The woman at the petrol station was actually trying to help them out - asking them if they were trying to get themselves beat up in this "hick town"? She turned angry with them because Jeremy Clarkson "tore up her parking lot" when he sped off. She was warning the film crew that the other two muppets had better not do the same.
And finally, the cameras go off - and we get some carefully recorded walkie-talkie messages and frantic cuts of them scrubbing their vehicles.
This is an excellent class in what video editing, music and carefully selected 'beeps' can achieve for dramatic effect.
I have travelled across the American South, and found it a wonderful experience, full of genuine, honest, and extraordinarily friendly people. Admittedly my boyfriend and I didn't walk hand-in-hand down the main street of Alabama hick towns, but then again there are large portions of South London where I wouldn't do the same.

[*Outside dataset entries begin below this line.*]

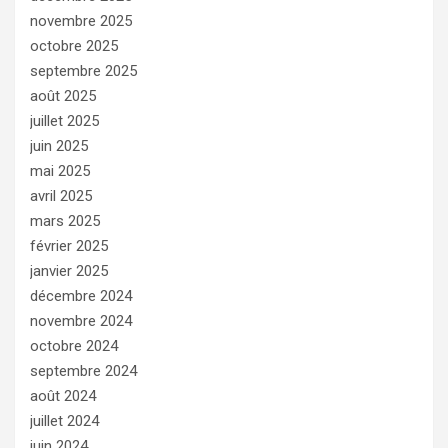
novembre 2025
octobre 2025
septembre 2025
août 2025
juillet 2025
juin 2025
mai 2025
avril 2025
mars 2025
février 2025
janvier 2025
décembre 2024
novembre 2024
octobre 2024
septembre 2024
août 2024
juillet 2024
juin 2024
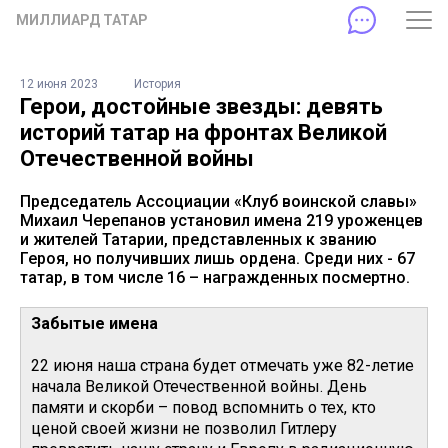
МИЛЛИАРД ТАТАР
12 июня 2023
История
Герои, достойные звезды: девять
историй татар на фронтах Великой
Отечественной войны
Председатель Ассоциации «Клуб воинской славы»
Михаил Черепанов установил имена 219 уроженцев
и жителей Татарии, представленных к званию
Героя, но получивших лишь ордена. Среди них - 67
татар, в том числе 16 – награжденных посмертно.
Забытые имена
22 июня наша страна будет отмечать уже 82-летие
начала Великой Отечественной войны. День
памяти и скорби – повод вспомнить о тех, кто
ценой своей жизни не позволил Гитлеру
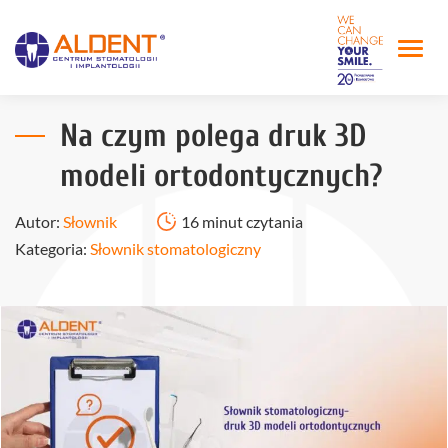
Na czym polega druk 3D
modeli ortodontycznych?
Autor:
Słownik
16 minut czytania
Kategoria:
Słownik stomatologiczny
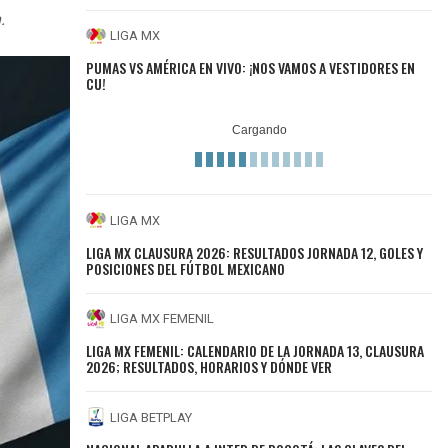
.
LIGA MX
PUMAS VS AMÉRICA EN VIVO: ¡NOS VAMOS A VESTIDORES EN
CU!
LIGA MX
LIGA MX CLAUSURA 2026: RESULTADOS JORNADA 12, GOLES Y
POSICIONES DEL FÚTBOL MEXICANO
LIGA MX FEMENIL
LIGA MX FEMENIL: CALENDARIO DE LA JORNADA 13, CLAUSURA
2026; RESULTADOS, HORARIOS Y DÓNDE VER
LIGA BETPLAY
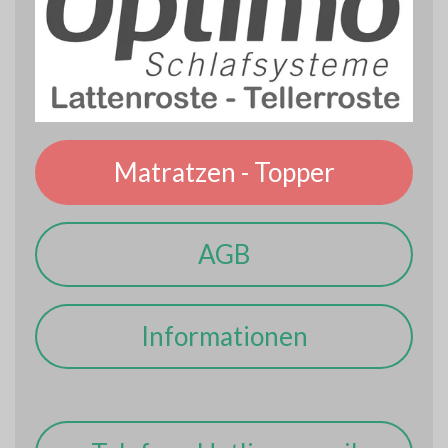
Matratzen - Topper
AGB
Informationen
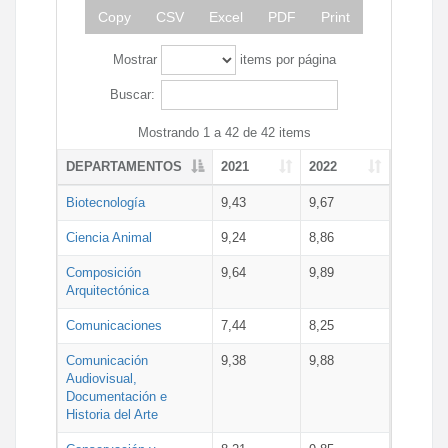
Copy
CSV
Excel
PDF
Print
Mostrar
items por página
Buscar:
Mostrando 1 a 42 de 42 items
DEPARTAMENTOS
2021
2022
Biotecnología
9,43
9,67
Ciencia Animal
9,24
8,86
Composición
9,64
9,89
Arquitectónica
Comunicaciones
7,44
8,25
Comunicación
9,38
9,88
Audiovisual,
Documentación e
Historia del Arte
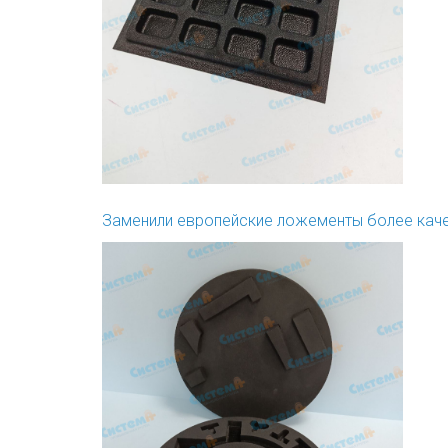
Заменили европейские ложементы более кач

Tennessee just happens to be one of my favourite places in the world, and I would recommend it to anyone as a holiday destination. And at the risk of sounding like I have an obsession with anti-Americanism (and I am not accusing Duncan Borrowman of being anti-American), we (and I include myself in this) laugh at 'hicks' (and I don't mean Bill); we laugh at their stupidity, their backward ways, the fact they married their first cousin.
But, having been across the South - from Virginia to Louisina and back - it struck me that what we are actually making fun of is poverty and lack of education. In the state of Mississippi, 30% of adults are functionally illiterate; in Alabama it is 1 in 4. Life expectancy in Mississippi, Louisiana, Alabama, and South Carolina is lower than in Mexico. The difference between the top and bottom ends of the scale in the U.S. is roughly comparable to the difference between the average life expectancy in Japan and in several countries in West Africa.

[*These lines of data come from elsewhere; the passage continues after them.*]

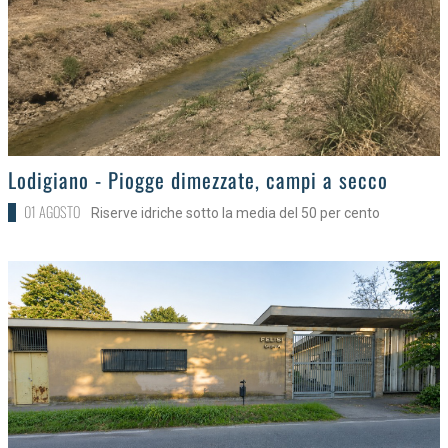
>
Lodigiano - Piogge dimezzate, campi a secco
01 AGOSTO
Riserve idriche sotto la media del 50 per cento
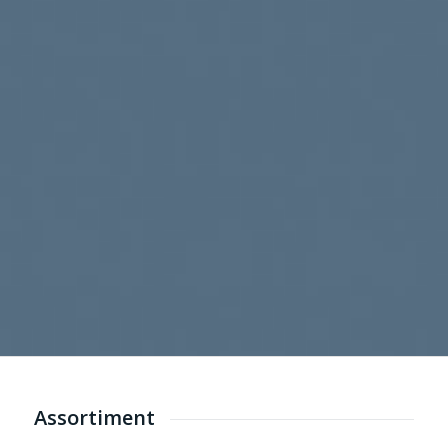
Assortiment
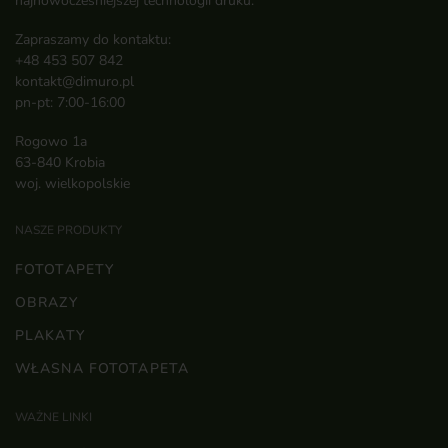
najnowocześniejszej technologii druku.
Zapraszamy do kontaktu:
+48 453 507 842
kontakt@dimuro.pl
pn-pt: 7:00-16:00
Rogowo 1a
63-840 Krobia
woj. wielkopolskie
NASZE PRODUKTY
FOTOTAPETY
OBRAZY
PLAKATY
WŁASNA FOTOTAPETA
WAŻNE LINKI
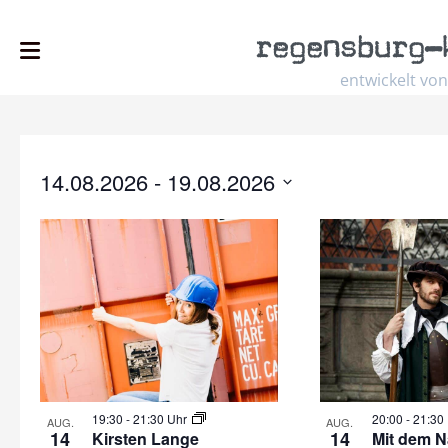
regensburg
–
entwickelt von
14.08.2026
 - 
19.08.2026
Select
date.
19:30
-
21:30 Uhr
20:00
-
21:30
AUG.
AUG.
14
14
Kirsten Lange
Mit dem N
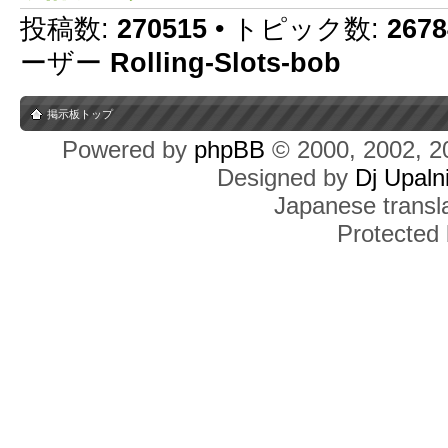
投稿数:
270515
• トピック数:
2678
ーザー
Rolling-Slots-bob
掲示板トップ
Powered by
phpBB
© 2000, 2002, 2
Designed by
Dj Upaln
Japanese transla
Protected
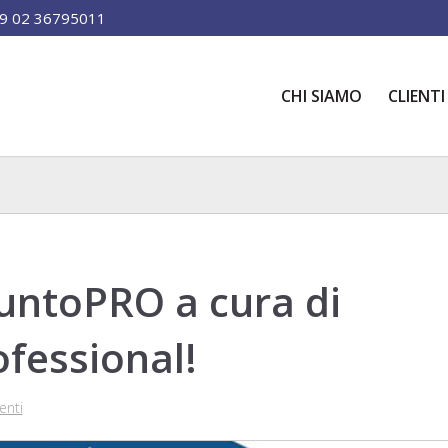
9 02 36795011
CHI SIAMO
CLIENTI
PuntoPRO a cura di
fessional!
nti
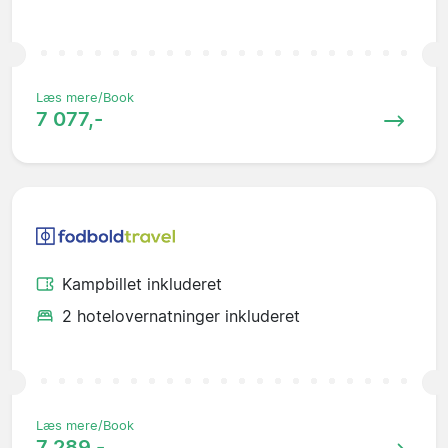
Læs mere/Book
7 077,-
Kampbillet inkluderet
2 hotelovernatninger inkluderet
Læs mere/Book
7 289,-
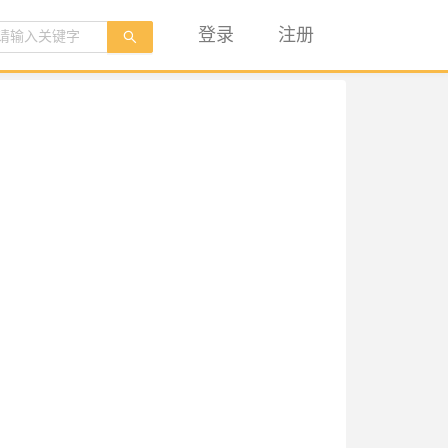
登录
注册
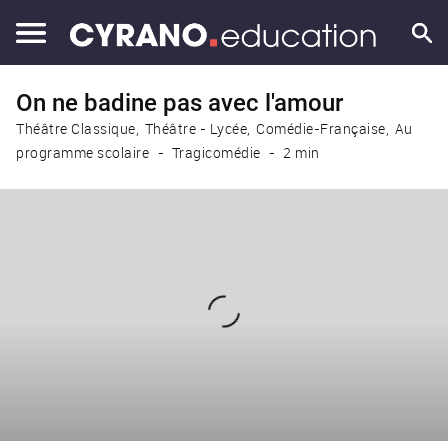
On ne badine pas avec l'amour
Théâtre Classique
Théâtre - Lycée
Comédie-Française
Au
programme scolaire
Tragicomédie
2 min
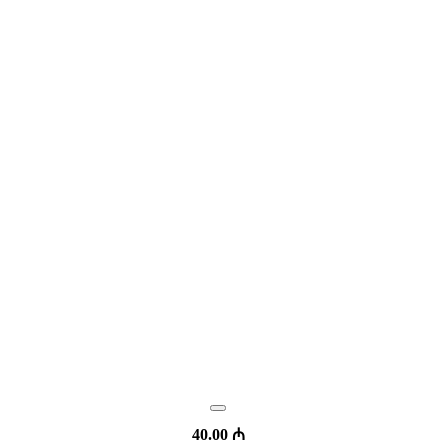
sayfasından
seçilebilir
40.00
₼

We will always laugh at rednecks; hell, they even laugh at themselves. We pulled up at a gas station in Blue Ridge, Georgia, where the wizened and toothless attendant was sat on the forecourt, believe it or not, smoking a cigarette. Upon hearing the English accent of one of my friends, he looked at us, completely deadpan, and asked:
"Why is it so hard to solve redneck crimes?
They got no dental records and the same DNA."

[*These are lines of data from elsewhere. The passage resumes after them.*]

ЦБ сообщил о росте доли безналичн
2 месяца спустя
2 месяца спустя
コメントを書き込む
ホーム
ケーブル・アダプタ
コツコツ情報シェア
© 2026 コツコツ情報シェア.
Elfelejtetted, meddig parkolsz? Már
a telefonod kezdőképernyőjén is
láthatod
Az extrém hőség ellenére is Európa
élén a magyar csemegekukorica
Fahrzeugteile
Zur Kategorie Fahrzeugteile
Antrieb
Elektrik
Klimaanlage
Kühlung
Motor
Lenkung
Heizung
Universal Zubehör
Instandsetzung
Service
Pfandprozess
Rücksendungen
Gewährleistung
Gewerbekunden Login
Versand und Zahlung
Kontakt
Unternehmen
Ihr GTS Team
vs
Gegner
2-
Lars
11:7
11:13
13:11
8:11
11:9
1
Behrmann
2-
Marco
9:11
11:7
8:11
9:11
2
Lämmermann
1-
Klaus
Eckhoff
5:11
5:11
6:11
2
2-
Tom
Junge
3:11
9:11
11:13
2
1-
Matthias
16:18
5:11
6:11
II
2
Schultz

The South is deep red America (although this red state v blue state thing is a recent convention; for much of the past 50 years many Republicans went to great lengths to make sure Democrats were depicted as the 'red' (read pink) party. Southerners believe the most strongly in the things we commonly believe to be quintessentially American - faith and the flag, God and guns, suspicion of government (particularly the federal government) and dislike of gays. They believe in the American way, and are suspicious of foreigners.
Yet the saddest thing is that these are the same people who have been betrayed most by the American way, and left in poverty, ignorance, illiteracy and bad health. And as is so often the case, it is those who have been failed by the system who are the first to put their life on the line to defend it.
Jokes about rednecks will never stop being funny, but the reality of life in much of Alabama is rather more tragic.
New Harvard Study: Who, Where and Why Americans Live Longer or Die Sooner
*A pedant writes... Bagdad is in Florida, just outside Pensacola on the Gulf Coast, not Alabama.
They never implied Bagdad wasn't in Florida ? It was just the last major town before they left the state.
ReplyDeleteOn his blog, Duncan Borrowman states that it is in Alabama.